Saturday 21 March 2009

Titus Andronicus, The Airing of Grievances

[published Feb 2 2009]

Wipe down the wet patch Pitchfork left after their groin-thruster of a review and wrap your ears round The Airing of Grievances. It’s what they call a ‘blogosphere hit’.

Titus Andronicus are some guys from New Jersey who want you to know that they read lots of books and are, like, cultured. This here is their debut, and on first listen it’s a pain in the ass. Every song seems to be struggling under muddy overdubs and crappy distortions that they probably thought sounded like shoegaze. Kevin Shields would laugh these pups out the room. Actually, no, Kevin Shields would just make a noncommittal ‘mmph’ and get on with whatever he was doing before in Shieldsland.

‘Arms Against Atrophy’ has an admittedly fantastic fiddly guitar solo that could’ve come straight from the frets of Albert Hammond Jr., but really if you wanted that kind of stuff there are five separate full-length albums featuring the real thing available in a record shop near you. ‘My Time Outside the Womb’ also treads the fine line between referencing and karaoke, especially with singer Patrick Stickles’ mumble-shrieks and general Strokes-y rhythms.

And weirder: the psychology of Abraham Maslow mentioned in a song titled ‘Upon Viewing Bruegel’s “Landscape with the Fall of Icarus”’? It should be wrong, but...it kind of works followed up with ‘Titus Andronicus’, a neat slab of ‘White Riot’ riffing that ends right when it should at 3:13. The way Stickles crams in lyrics so they bulge awkwardly off each line is pretty charming too, especially when they go like this: “Life's been a long, sick game of ‘Would You Rather’/ So now I'm going to medical school, as a cadaver.”

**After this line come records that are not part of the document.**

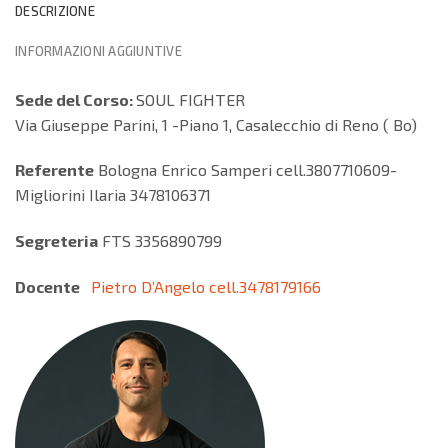
DESCRIZIONE
INFORMAZIONI AGGIUNTIVE
Sede del Corso:
SOUL FIGHTER
Via Giuseppe Parini, 1 -Piano 1, Casalecchio di Reno ( Bo)
Referente
Bologna Enrico Samperi cell.3807710609-
Migliorini Ilaria 3478106371
Segreteria
FTS 3356890799
Docente
Pietro D’Angelo cell.3478179166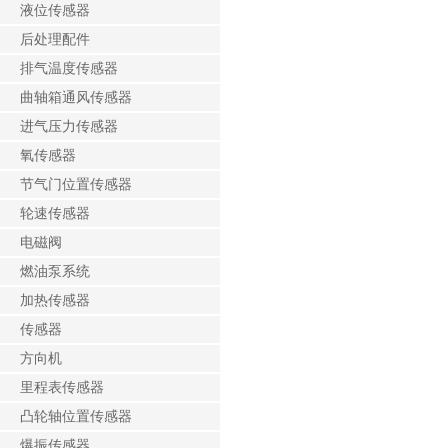
液位传感器
后处理配件
排气温度传感器
曲轴箱通风传感器
进气压力传感器
氧传感器
节气门位置传感器
轮速传感器
电磁阀
燃油泵系统
加热传感器
传感器
方向机
里程表传感器
凸轮轴位置传感器
爆振传感器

By third listen the songs are really laying down roots and the next day I've got that beery chanting glued to my inner ear. TA have clearly done their required reading - but next semester they should consider wearing their influences, musical and literary, further inside their sleeves and let their words take the music somewhere new. And maybe watch some bad movies.